Young people and easing the restrictions: give them one finger and they take the whole hand?

views and opinions expressed in this article are those of the author and do not necessarily reflect the official policy or position of the University of Birmingham

“If we want young people to respond better to the easing of the restrictions, we need to not just tell them to take more responsibility but also give them that responsibility.”


Last weekend, a Dutch newspaper published a letter from 94 year old Jan urging young people to adhere to the COVID-19 measures with the prospect of getting their lives back once a vaccine is on the market. Jan was young during World War II and criticised young people’s attitudes towards the COVID-19 measures. After all, he lost most of his youth because of the hardship he had to endure during the war while young people ‘only need to hang in there for just one more year’.

Young people responded en masse acknowledging that indeed their situation does not even come close to what Jan and many others of his generation had to endure and that they appreciate his point of view. But they also said that we should not forget that they have lost a lot too. They were looking forward to closing a long period at school by passing their exams, and then celebrating by attending their famous prom and all other celebrations that come with reaching this milestone in their lives. This summer would have been one of spending time with old friends before embarking on new adventures such as new jobs, work placements and university. This has all been taken away from them. Everything changed from one day to another: school, social life, sports, work and even family life with increased worries for each other’s health and the risk of contracting COVID-19. Even the little bit of routine they hoped to have in terms of their work in severely affected branches such as the food, retail, and entertainment industry, have been taken away from them as many have lost their jobs. 

And things are not looking to improve for them any time soon: finding summer jobs is hard if not almost impossible, restrictions are imposed to how and where to meet with friends, the introduction weeks at universities are online and physically distanced this year, and most universities are preparing online delivery for parts of their teaching. This is all done for the importance of public health but nevertheless, it will not give the young people the experiences they have looked forward to for a long time. It reduces their chances of meeting many new people, joining clubs and societies, and building new friendships for life; points of security, stability and support as these young people tackle large milestones in their development towards adult life.

After missing out on so many important milestones, young people now want to get out and feel a bit of normality again. They want to let their hair down before a possible second wave hits us. Young people do understand; they can reason about risk at a similar level as adults but they may make a different choice at the end of it. To give an example, if you ask the average adult if they would like to take part in a lottery, many will decline stating that ‘it is too high a risk; it costs me money while the chance of winning is too small’. Young people, on the other hand, are much better at dealing with the uncertainty of the situation and may agree to take part in the lottery as ‘there is a chance of success’ thereby focussing more on the anticipated win than the looming negative consequences. This pandemic brings similar challenges for them and after a period of being very much restricted, they can now start doing certain things again and grab the opportunity with both hands. Where adults, and perhaps in particular those who are classed as vulnerable, are still hesitant and look at the reports of packed beaches with fright, for young people it is a chance to get a feel for some form of normality again.

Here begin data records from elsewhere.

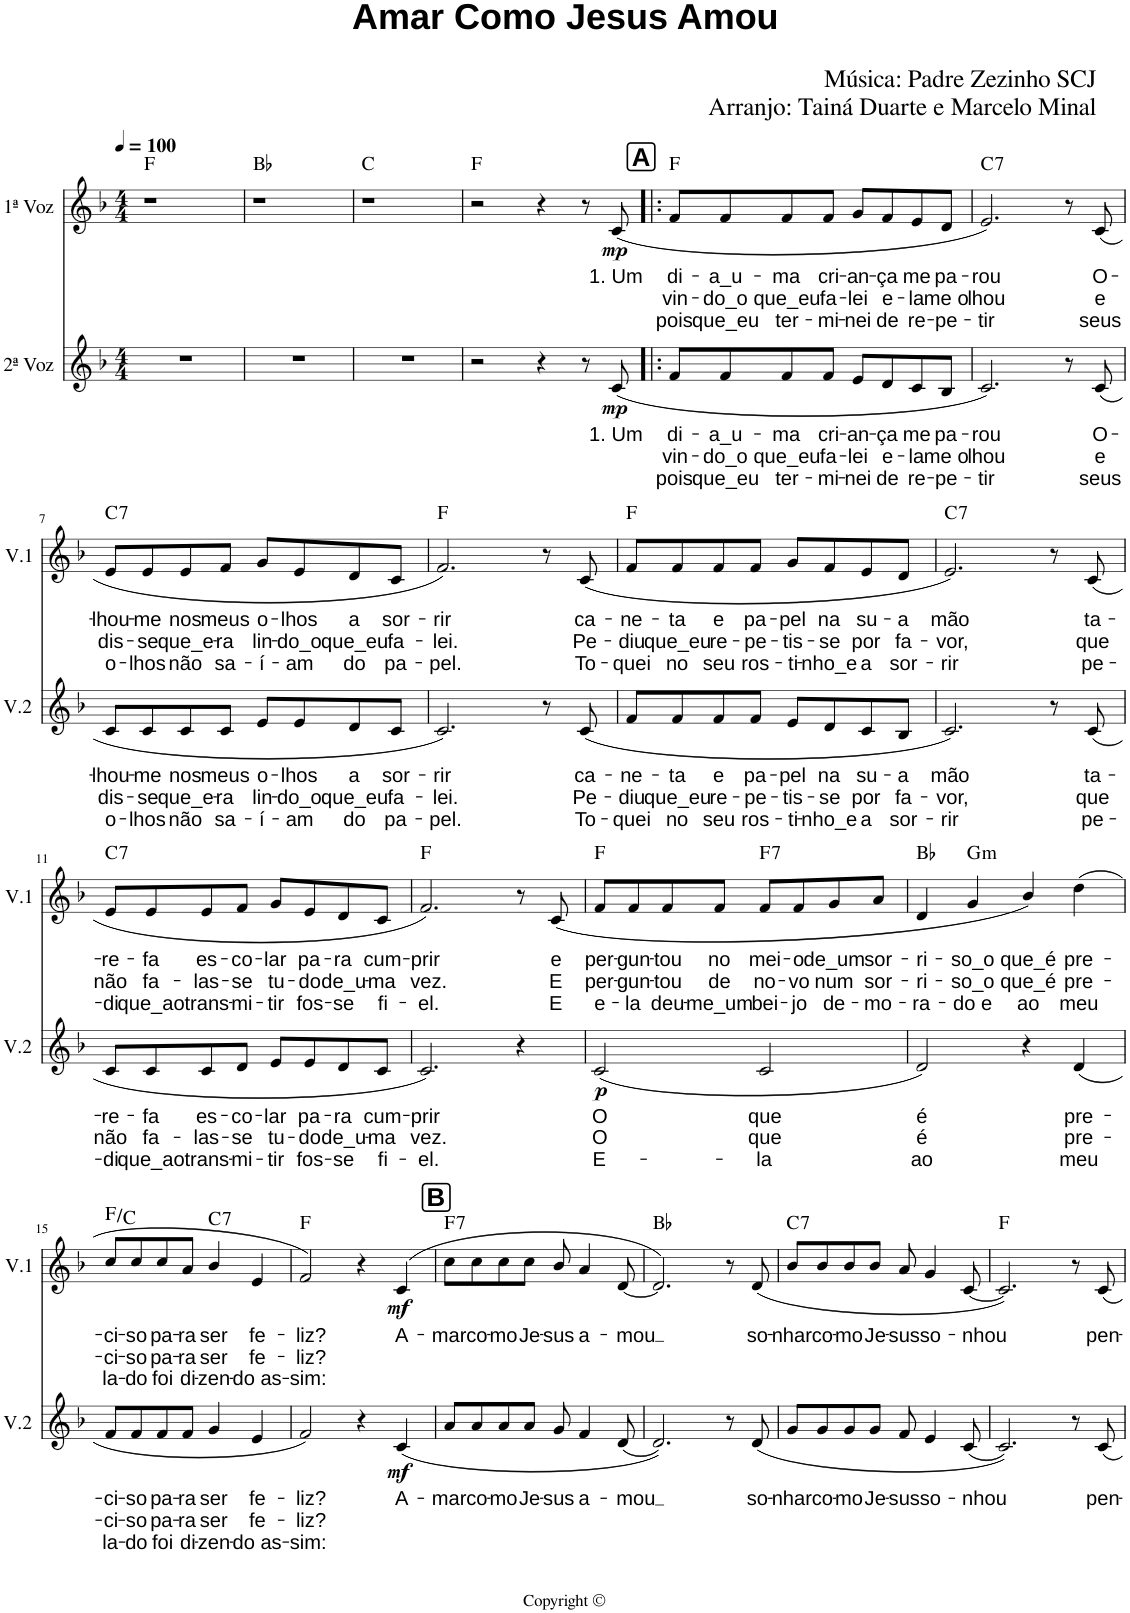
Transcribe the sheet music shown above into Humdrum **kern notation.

**kern	**text	**text	**text	**dynam	**kern	**text	**text	**text	**dynam	**harte
*part2	*part2	*part2	*part2	*part2	*part1	*part1	*part1	*part1	*part1	*part1
*staff2	*staff2	*staff2	*staff2	*staff2	*staff1	*staff1	*staff1	*staff1	*staff1	*
*I"2ª Voz	*	*	*	*	*I"1ª Voz	*	*	*	*	*
*I'V.2	*	*	*	*	*I'V.1	*	*	*	*	*
*clefG2	*	*	*	*	*clefG2	*	*	*	*	*
*k[b-]	*	*	*	*	*k[b-]	*	*	*	*	*
*F:	*	*	*	*	*F:	*	*	*	*	*
*M4/4	*	*	*	*	*M4/4	*	*	*	*	*
*MM100	*	*	*	*	*MM100	*	*	*	*	*
=1	=1	=1	=1	=1	=1	=1	=1	=1	=1	=1
1r	.	.	.	.	1r	.	.	.	.	F:maj
=2	=2	=2	=2	=2	=2	=2	=2	=2	=2	=2
1r	.	.	.	.	1r	.	.	.	.	Bb:maj
=3	=3	=3	=3	=3	=3	=3	=3	=3	=3	=3
1r	.	.	.	.	1r	.	.	.	.	C:maj
=4	=4	=4	=4	=4	=4	=4	=4	=4	=4	=4
2r	.	.	.	.	2r	.	.	.	.	F:maj
4r	.	.	.	.	4r	.	.	.	.	.
8r	.	.	.	.	8r	.	.	.	.	.
!	!LO:LY:b	!	!	!LO:DY:b	!	!LO:LY:b	!	!	!LO:DY:b	!
(8c/	1. Um	.	.	mp	(8c/	1. Um	.	.	mp	.
!!LO:REH:place=s1:a:B:cj:fs=15.7124:t=A
=5!|:	=5!|:	=5!|:	=5!|:	=5!|:	=5!|:	=5!|:	=5!|:	=5!|:	=5!|:	=5!|:
!	!LO:LY:b	!LO:LY:b	!LO:LY:b	!	!	!LO:LY:b	!LO:LY:b	!LO:LY:b	!	!
8f/L	di-	-vin-	-pois	.	8f/L	di-	-vin-	-pois	.	F:maj
!	!LO:LY:b	!LO:LY:b	!LO:LY:b	!	!	!LO:LY:b	!LO:LY:b	!LO:LY:b	!	!
8f/	-a_u-	-do_o	que_eu	.	8f/	-a_u-	-do_o	que_eu	.	.
!	!LO:LY:b	!LO:LY:b	!LO:LY:b	!	!	!LO:LY:b	!LO:LY:b	!LO:LY:b	!	!
8f/	-ma	que_eu	ter-	.	8f/	-ma	que_eu	ter-	.	.
!	!LO:LY:b	!LO:LY:b	!LO:LY:b	!	!	!LO:LY:b	!LO:LY:b	!LO:LY:b	!	!
8f/J	cri-	fa-	-mi-	.	8f/J	cri-	fa-	-mi-	.	.
!	!LO:LY:b	!LO:LY:b	!LO:LY:b	!	!	!LO:LY:b	!LO:LY:b	!LO:LY:b	!	!
8e/L	-an-	-lei	-nei	.	8g/L	-an-	-lei	-nei	.	.
!	!LO:LY:b	!LO:LY:b	!LO:LY:b	!	!	!LO:LY:b	!LO:LY:b	!LO:LY:b	!	!
8d/	-ça	e-	de	.	8f/	-ça	e-	de	.	.
!	!LO:LY:b	!LO:LY:b	!LO:LY:b	!	!	!LO:LY:b	!LO:LY:b	!LO:LY:b	!	!
8c/	me	-la	re-	.	8e/	me	-la	re-	.	.
!	!LO:LY:b	!LO:LY:b	!LO:LY:b	!	!	!LO:LY:b	!LO:LY:b	!LO:LY:b	!	!
8B-/J	pa-	-me o	-pe-	.	8d/J	pa-	-me o	-pe-	.	.
=6	=6	=6	=6	=6	=6	=6	=6	=6	=6	=6
!	!LO:LY:b	!LO:LY:b	!LO:LY:b	!	!	!LO:LY:b	!LO:LY:b	!LO:LY:b	!	!LO:H:kt=7
2.c/)	-rou	lhou	-tir	.	2.e/)	-rou	lhou	-tir	.	C:7
8r	.	.	.	.	8r	.	.	.	.	.
!	!LO:LY:b	!LO:LY:b	!LO:LY:b	!	!	!LO:LY:b	!LO:LY:b	!LO:LY:b	!	!
(8c/	O-	e	seus	.	(8c/	O-	e	seus	.	.
!!LO:LB:g=z
=7	=7	=7	=7	=7	=7	=7	=7	=7	=7	=7
!	!LO:LY:b	!LO:LY:b	!LO:LY:b	!	!	!LO:LY:b	!LO:LY:b	!LO:LY:b	!	!LO:H:kt=7
8c/L	-lhou-	dis-	o-	.	8e/L	-lhou-	dis-	o-	.	C:7
!	!LO:LY:b	!LO:LY:b	!LO:LY:b	!	!	!LO:LY:b	!LO:LY:b	!LO:LY:b	!	!
8c/	-me	-se	-lhos	.	8e/	-me	-se	-lhos	.	.
!	!LO:LY:b	!LO:LY:b	!LO:LY:b	!	!	!LO:LY:b	!LO:LY:b	!LO:LY:b	!	!
8c/	nos	que_e-	não	.	8e/	nos	que_e-	não	.	.
!	!LO:LY:b	!LO:LY:b	!LO:LY:b	!	!	!LO:LY:b	!LO:LY:b	!LO:LY:b	!	!
8c/J	meus	-ra	sa-	.	8f/J	meus	-ra	sa-	.	.
!	!LO:LY:b	!LO:LY:b	!LO:LY:b	!	!	!LO:LY:b	!LO:LY:b	!LO:LY:b	!	!
8e/L	o-	lin-	-í-	.	8g/L	o-	lin-	-í-	.	.
!	!LO:LY:b	!LO:LY:b	!LO:LY:b	!	!	!LO:LY:b	!LO:LY:b	!LO:LY:b	!	!
8e/	-lhos	-do_o	-am	.	8e/	-lhos	-do_o	-am	.	.
!	!LO:LY:b	!LO:LY:b	!LO:LY:b	!	!	!LO:LY:b	!LO:LY:b	!LO:LY:b	!	!
8d/	a	que_eu	do	.	8d/	a	que_eu	do	.	.
!	!LO:LY:b	!LO:LY:b	!LO:LY:b	!	!	!LO:LY:b	!LO:LY:b	!LO:LY:b	!	!
8c/J	sor-	fa-	pa-	.	8c/J	sor-	fa-	pa-	.	.
=8	=8	=8	=8	=8	=8	=8	=8	=8	=8	=8
!	!LO:LY:b	!LO:LY:b	!LO:LY:b	!	!	!LO:LY:b	!LO:LY:b	!LO:LY:b	!	!
2.c/)	-rir	-lei.	-pel.	.	2.f/)	-rir	-lei.	-pel.	.	F:maj
8r	.	.	.	.	8r	.	.	.	.	.
!	!LO:LY:b	!LO:LY:b	!LO:LY:b	!	!	!LO:LY:b	!LO:LY:b	!LO:LY:b	!	!
(8c/	ca-	Pe-	To-	.	(8c/	ca-	Pe-	To-	.	.
=9	=9	=9	=9	=9	=9	=9	=9	=9	=9	=9
!	!LO:LY:b	!LO:LY:b	!LO:LY:b	!	!	!LO:LY:b	!LO:LY:b	!LO:LY:b	!	!
8f/L	-ne-	-diu	-quei	.	8f/L	-ne-	-diu	-quei	.	F:maj
!	!LO:LY:b	!LO:LY:b	!LO:LY:b	!	!	!LO:LY:b	!LO:LY:b	!LO:LY:b	!	!
8f/	-ta	que_eu	no	.	8f/	-ta	que_eu	no	.	.
!	!LO:LY:b	!LO:LY:b	!LO:LY:b	!	!	!LO:LY:b	!LO:LY:b	!LO:LY:b	!	!
8f/	e	re-	seu	.	8f/	e	re-	seu	.	.
!	!LO:LY:b	!LO:LY:b	!LO:LY:b	!	!	!LO:LY:b	!LO:LY:b	!LO:LY:b	!	!
8f/J	pa-	-pe-	ros-	.	8f/J	pa-	-pe-	ros-	.	.
!	!LO:LY:b	!LO:LY:b	!LO:LY:b	!	!	!LO:LY:b	!LO:LY:b	!LO:LY:b	!	!
8e/L	-pel	-tis-	-ti-	.	8g/L	-pel	-tis-	-ti-	.	.
!	!LO:LY:b	!LO:LY:b	!LO:LY:b	!	!	!LO:LY:b	!LO:LY:b	!LO:LY:b	!	!
8d/	na	-se	-nho_e	.	8f/	na	-se	-nho_e	.	.
!	!LO:LY:b	!LO:LY:b	!LO:LY:b	!	!	!LO:LY:b	!LO:LY:b	!LO:LY:b	!	!
8c/	su-	por	a	.	8e/	su-	por	a	.	.
!	!LO:LY:b	!LO:LY:b	!LO:LY:b	!	!	!LO:LY:b	!LO:LY:b	!LO:LY:b	!	!
8B-/J	-a	fa-	sor-	.	8d/J	-a	fa-	sor-	.	.
=10	=10	=10	=10	=10	=10	=10	=10	=10	=10	=10
!	!LO:LY:b	!LO:LY:b	!LO:LY:b	!	!	!LO:LY:b	!LO:LY:b	!LO:LY:b	!	!LO:H:kt=7
2.c/)	mão	-vor,	-rir	.	2.e/)	mão	-vor,	-rir	.	C:7
8r	.	.	.	.	8r	.	.	.	.	.
!	!LO:LY:b	!LO:LY:b	!LO:LY:b	!	!	!LO:LY:b	!LO:LY:b	!LO:LY:b	!	!
(8c/	ta-	que	pe-	.	(8c/	ta-	que	pe-	.	.
!!LO:LB:g=z
=11	=11	=11	=11	=11	=11	=11	=11	=11	=11	=11
!	!LO:LY:b	!LO:LY:b	!LO:LY:b	!	!	!LO:LY:b	!LO:LY:b	!LO:LY:b	!	!LO:H:kt=7
8c/L	-re-	não	-di	.	8e/L	-re-	não	-di	.	C:7
!	!LO:LY:b	!LO:LY:b	!LO:LY:b	!	!	!LO:LY:b	!LO:LY:b	!LO:LY:b	!	!
8c/	-fa	fa-	que_ao	.	8e/	-fa	fa-	que_ao	.	.
!	!LO:LY:b	!LO:LY:b	!LO:LY:b	!	!	!LO:LY:b	!LO:LY:b	!LO:LY:b	!	!
8c/	es-	-las-	trans-	.	8e/	es-	-las-	trans-	.	.
!	!LO:LY:b	!LO:LY:b	!LO:LY:b	!	!	!LO:LY:b	!LO:LY:b	!LO:LY:b	!	!
8d/J	-co-	-se	-mi-	.	8f/J	-co-	-se	-mi-	.	.
!	!LO:LY:b	!LO:LY:b	!LO:LY:b	!	!	!LO:LY:b	!LO:LY:b	!LO:LY:b	!	!
8e/L	-lar	tu-	-tir	.	8g/L	-lar	tu-	-tir	.	.
!	!LO:LY:b	!LO:LY:b	!LO:LY:b	!	!	!LO:LY:b	!LO:LY:b	!LO:LY:b	!	!
8e/	pa-	-do	fos-	.	8e/	pa-	-do	fos-	.	.
!	!LO:LY:b	!LO:LY:b	!LO:LY:b	!	!	!LO:LY:b	!LO:LY:b	!LO:LY:b	!	!
8d/	-ra	de_u-	-se	.	8d/	-ra	de_u-	-se	.	.
!	!LO:LY:b	!LO:LY:b	!LO:LY:b	!	!	!LO:LY:b	!LO:LY:b	!LO:LY:b	!	!
8c/J	cum-	-ma	fi-	.	8c/J	cum-	-ma	fi-	.	.
=12	=12	=12	=12	=12	=12	=12	=12	=12	=12	=12
!	!LO:LY:b	!LO:LY:b	!LO:LY:b	!	!	!LO:LY:b	!LO:LY:b	!LO:LY:b	!	!
2.c/)	-prir	vez.	-el.	.	2.f/)	-prir	vez.	-el.	.	F:maj
4r	.	.	.	.	8r	.	.	.	.	.
!	!	!	!	!	!	!LO:LY:b	!LO:LY:b	!LO:LY:b	!	!
.	.	.	.	.	(8c/	e	E	E	.	.
=13	=13	=13	=13	=13	=13	=13	=13	=13	=13	=13
!	!LO:LY:b	!LO:LY:b	!LO:LY:b	!LO:DY:b	!	!LO:LY:b	!LO:LY:b	!LO:LY:b	!	!
(2c/	O	O	E-	p	8f/L	per-	per-	e-	.	F:maj
!	!	!	!	!	!	!LO:LY:b	!LO:LY:b	!LO:LY:b	!	!
.	.	.	.	.	8f/	-gun-	-gun-	-la	.	.
!	!	!	!	!	!	!LO:LY:b	!LO:LY:b	!LO:LY:b	!	!
.	.	.	.	.	8f/	-tou	-tou	deu-	.	.
!	!	!	!	!	!	!LO:LY:b	!LO:LY:b	!LO:LY:b	!	!
.	.	.	.	.	8f/J	no	de	-me_um	.	.
!	!LO:LY:b	!LO:LY:b	!LO:LY:b	!	!	!LO:LY:b	!LO:LY:b	!LO:LY:b	!	!LO:H:kt=7
2c/	que	que	-la	.	8f/L	mei-	no-	bei-	.	F:7
!	!	!	!	!	!	!LO:LY:b	!LO:LY:b	!LO:LY:b	!	!
.	.	.	.	.	8f/	-o	-vo	-jo	.	.
!	!	!	!	!	!	!LO:LY:b	!LO:LY:b	!LO:LY:b	!	!
.	.	.	.	.	8g/	de_um	num	de-	.	.
!	!	!	!	!	!	!LO:LY:b	!LO:LY:b	!LO:LY:b	!	!
.	.	.	.	.	8a/J	sor-	sor-	-mo-	.	.
=14	=14	=14	=14	=14	=14	=14	=14	=14	=14	=14
!	!LO:LY:b	!LO:LY:b	!LO:LY:b	!	!	!LO:LY:b	!LO:LY:b	!LO:LY:b	!	!
2d/)	é	é	ao	.	4d/	-ri-	-ri-	-ra-	.	Bb:maj
!	!	!	!	!	!	!LO:LY:b	!LO:LY:b	!LO:LY:b	!	!LO:H:kt=m
.	.	.	.	.	4g/	-so_o	-so_o	-do e	.	G:min
!	!	!	!	!	!	!LO:LY:b	!LO:LY:b	!LO:LY:b	!	!
4r	.	.	.	.	4b-/)	que_é	que_é	ao	.	.
!	!LO:LY:b	!LO:LY:b	!LO:LY:b	!	!	!LO:LY:b	!LO:LY:b	!LO:LY:b	!	!
(4d/	pre-	pre-	meu	.	(4dd\	pre-	pre-	meu	.	.
!!LO:LB:g=z
=15	=15	=15	=15	=15	=15	=15	=15	=15	=15	=15
!	!LO:LY:b	!LO:LY:b	!LO:LY:b	!	!	!LO:LY:b	!LO:LY:b	!LO:LY:b	!	!
8f/L	-ci-	-ci-	la-	.	8cc/L	-ci-	-ci-	la-	.	F:maj/5
!	!LO:LY:b	!LO:LY:b	!LO:LY:b	!	!	!LO:LY:b	!LO:LY:b	!LO:LY:b	!	!
8f/	-so	-so	-do	.	8cc/	-so	-so	-do	.	.
!	!LO:LY:b	!LO:LY:b	!LO:LY:b	!	!	!LO:LY:b	!LO:LY:b	!LO:LY:b	!	!
8f/	pa-	pa-	foi	.	8cc/	pa-	pa-	foi	.	.
!	!LO:LY:b	!LO:LY:b	!LO:LY:b	!	!	!LO:LY:b	!LO:LY:b	!LO:LY:b	!	!
8f/J	-ra	-ra	di-	.	8a/J	-ra	-ra	di-	.	.
!	!LO:LY:b	!LO:LY:b	!LO:LY:b	!	!	!LO:LY:b	!LO:LY:b	!LO:LY:b	!	!LO:H:kt=7
4g/	ser	ser	-zen-	.	4b-/	ser	ser	-zen-	.	C:7
!	!LO:LY:b	!LO:LY:b	!LO:LY:b	!	!	!LO:LY:b	!LO:LY:b	!LO:LY:b	!	!
4e/	fe-	fe-	-do as-	.	4e/	fe-	fe-	-do as-	.	.
=16	=16	=16	=16	=16	=16	=16	=16	=16	=16	=16
!	!LO:LY:b	!LO:LY:b	!LO:LY:b	!	!	!LO:LY:b	!LO:LY:b	!LO:LY:b	!	!
2f/)	-liz?	-liz?	-sim:	.	2f/)	-liz?	-liz?	-sim:	.	F:maj
4r	.	.	.	.	4r	.	.	.	.	.
!	!LO:LY:b	!	!	!LO:DY:b	!	!LO:LY:b	!	!	!LO:DY:b	!
(4c/	A-	.	.	mf	(4c/	A-	.	.	mf	.
!!LO:REH:place=s1:a:B:cj:fs=15.7124:t=B
=17	=17	=17	=17	=17	=17	=17	=17	=17	=17	=17
!	!LO:LY:b	!	!	!	!	!LO:LY:b	!	!	!	!LO:H:kt=7
8a/L	-mar	.	.	.	8cc\L	-mar	.	.	.	F:7
!	!LO:LY:b	!	!	!	!	!LO:LY:b	!	!	!	!
8a/	co-	.	.	.	8cc\	co-	.	.	.	.
!	!LO:LY:b	!	!	!	!	!LO:LY:b	!	!	!	!
8a/	-mo	.	.	.	8cc\	-mo	.	.	.	.
!	!LO:LY:b	!	!	!	!	!LO:LY:b	!	!	!	!
8a/J	Je-	.	.	.	8cc\J	Je-	.	.	.	.
!	!LO:LY:b	!	!	!	!	!LO:LY:b	!	!	!	!
8g/	-sus	.	.	.	8b-/	-sus	.	.	.	.
!	!LO:LY:b	!	!	!	!	!LO:LY:b	!	!	!	!
4f/	a-	.	.	.	4a/	a-	.	.	.	.
!	!LO:LY:b	!	!	!	!	!LO:LY:b	!	!	!	!
(8d/	-mou	.	.	.	[<8d/	-mou	.	.	.	.
=18	=18	=18	=18	=18	=18	=18	=18	=18	=18	=18
2.d/))	.	.	.	.	2.d/])	.	.	.	.	Bb:maj
8r	.	.	.	.	8r	.	.	.	.	.
!	!LO:LY:b	!	!	!	!	!LO:LY:b	!	!	!	!
(8d/	so-	.	.	.	(8d/	so-	.	.	.	.
=19	=19	=19	=19	=19	=19	=19	=19	=19	=19	=19
!	!LO:LY:b	!	!	!	!	!LO:LY:b	!	!	!	!LO:H:kt=7
8g/L	-nhar	.	.	.	8b-/L	-nhar	.	.	.	C:7
!	!LO:LY:b	!	!	!	!	!LO:LY:b	!	!	!	!
8g/	co-	.	.	.	8b-/	co-	.	.	.	.
!	!LO:LY:b	!	!	!	!	!LO:LY:b	!	!	!	!
8g/	-mo	.	.	.	8b-/	-mo	.	.	.	.
!	!LO:LY:b	!	!	!	!	!LO:LY:b	!	!	!	!
8g/J	Je-	.	.	.	8b-/J	Je-	.	.	.	.
!	!LO:LY:b	!	!	!	!	!LO:LY:b	!	!	!	!
8f/	-sus	.	.	.	8a/	-sus	.	.	.	.
!	!LO:LY:b	!	!	!	!	!LO:LY:b	!	!	!	!
4e/	so-	.	.	.	4g/	so-	.	.	.	.
!	!LO:LY:b	!	!	!	!	!LO:LY:b	!	!	!	!
(8c/	-nhou	.	.	.	[<8c/	-nhou	.	.	.	.
=20	=20	=20	=20	=20	=20	=20	=20	=20	=20	=20
2.c/))	.	.	.	.	2.c/])	.	.	.	.	F:maj
8r	.	.	.	.	8r	.	.	.	.	.
!	!LO:LY:b	!	!	!	!	!LO:LY:b	!	!	!	!
8c/	pen-	.	.	.	8c/	pen-	.	.	.	.
=	=	=	=	=	=	=	=	=	=	=
*-	*-	*-	*-	*-	*-	*-	*-	*-	*-	*-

A lot has been said about young people over the past months and often in belittling ways. Excesses are inexcusable but to be fair, people in all age groups seem to have struggled more recently with adhering to the rules and keeping distance. There is little perspective and it is not clear when normal life will return. Let us approach this situation from the young people’s perspective. Instead of, like in the example of the lottery, focussing on all things negative, let us focus on what we do have and the things we can and should do. What are the alternatives and how can we make things feasible in both the short and long run? We all agree that we do not want the ‘new normal’ to become our permanent new normal and that restricting freedom is likely to negatively impact one’s mental health in the long run. So it is crucial to consider how we can reach young people. If we want young people to respond better to the easing of the restrictions, we need to not just tell them to take more responsibility but also give them that responsibility. We should listen to what motivates them, scares them and drives them. We should talk to them, not talk about them. Actively involving young people in discussing what could and should be done to protect us from the dreaded second wave may give insight and understanding into novel ways to ensure compliance with the current guidelines. After all, we all want a safe and healthy environment for ourselves, the ones we love, and all those around us.